We see this taking place in today's (Mar 15) Gospel - the Cleansing in the Temple. I often wonder if Jesus was angry with 1) the idea of the selling, 2) the exhorbitant prices that were unreasonably set &/or 3) the exploitation of the poor (since they do not seem to have a choice - they need to buy something to be used as an offering). In some ways, all these seem to point towards a fundamental abuse of trust & exploitation. And to make matters worse, of all places - the Christian family, the dwelling place of God. Today, I wonder if the very same church is still acting like a market place? Am I also guilty, among those counted in the mercenary traders?
Looking back at my journey in ministry, there were definitely times when 1) the ideas/projects that I "sold" were more self-serving than following the Spirit's directive, 2) I set/expect high standards for one to qualify as member of the ministry (e.g. 90% attendance in the year, including exam period), 3) members were given the ultimatium to adhere to our ministry rules or leave the ministry (members should not "use" ministry only for their emotional support). Often I can & do forget the reason why people join ministry in the first place! They come for worship - a heart-to-heart prayer with God. Coming to Him with all their being, and without pretense. That is who they are and that is what they can offer - all that they have : 2 copper coins. One would expect the church to welcome them with open arms, but I can be that mercenary trader outside, turning a prodigal child away.
So today, instead of channeling my anger towards others, I also need to take a look at myself. Maybe, I need to be angry with myself first. I need to turn this energy to a constructive desire for a positive change. That change that may restore me to my original, rightful state - made in the image & likenes of God. Only then, can I truly live out to be a channel of hope for others.
"Then David's anger was greatly kindled against the man; and he said to Nathan, "As the LORD lives, the man who has done this deserves to die; and he shall restore the lamb fourfold, because he did this thing, and because he had no pity."

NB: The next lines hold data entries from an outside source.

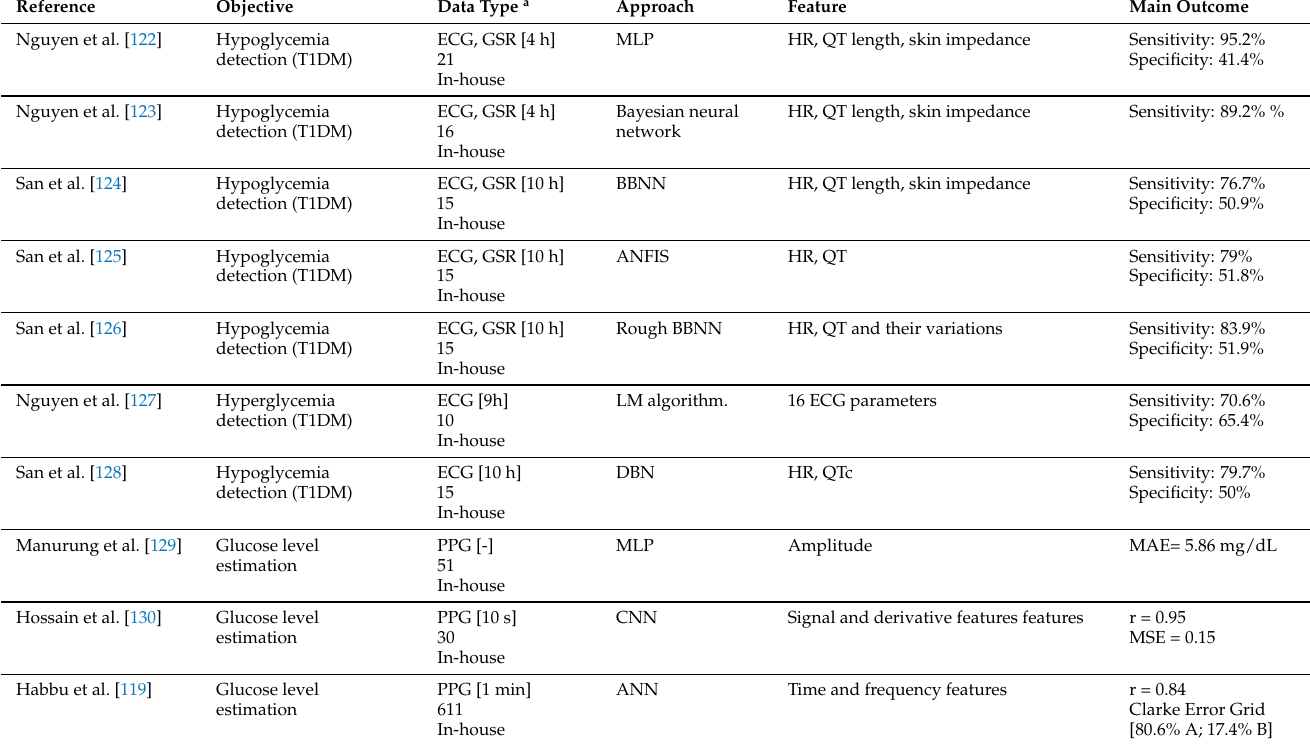
Table 9. Deep learning methods for blood glucose estimation and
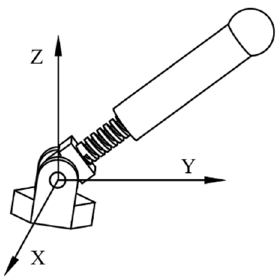
Figure 7. Coordinate system of first branch chain of 3RPS rotary part.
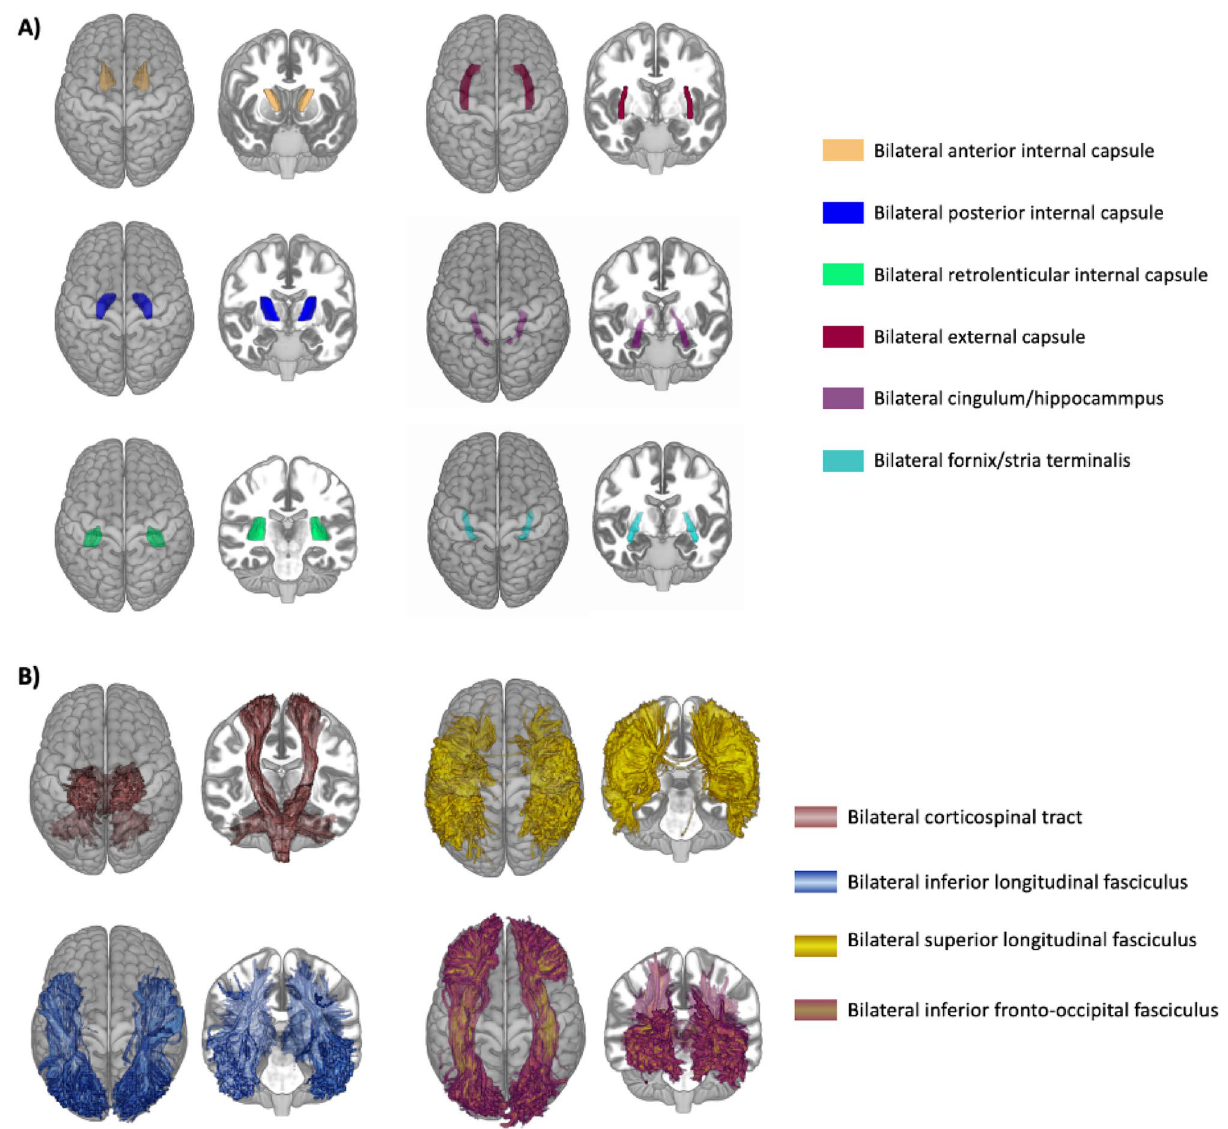
Figure 4. Graphical representation of the brain regions chosen for analysis. ( A ) Represents the chosen WM regions and ( B ) chosen tracts for the probabilistic tractography-based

Nathan said to David, "You are the man. Thus says the LORD, the God of Israel, 'I anointed you king over Israel, and I delivered you out of the hand of Saul; and I gave you your master's house, and your master's wives into your bosom, and gave you the house of Israel and of Judah; and if this were too little, I would add to you as much more. Why have you despised the word of the LORD, to do what is evil in his sight?"